Input records:
++++
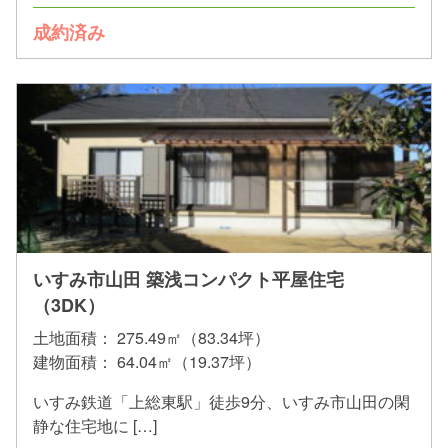
成約済み
いすみ市山田 築浅コンパクト平屋住宅
（3DK）
土地面積：
275.49㎡（83.34坪）
建物面積：
64.04㎡（19.37坪）
いすみ鉄道「上総東駅」徒歩9分、いすみ市山田の閑
静な住宅地に […]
++++
Copy the text of each item above word for word, without the pictures.

成約済み
いすみ市山田 築浅コンパクト平屋住宅
（3DK）
土地面積：
275.49㎡（83.34坪）
建物面積：
64.04㎡（19.37坪）
いすみ鉄道「上総東駅」徒歩9分、いすみ市山田の閑
静な住宅地に […]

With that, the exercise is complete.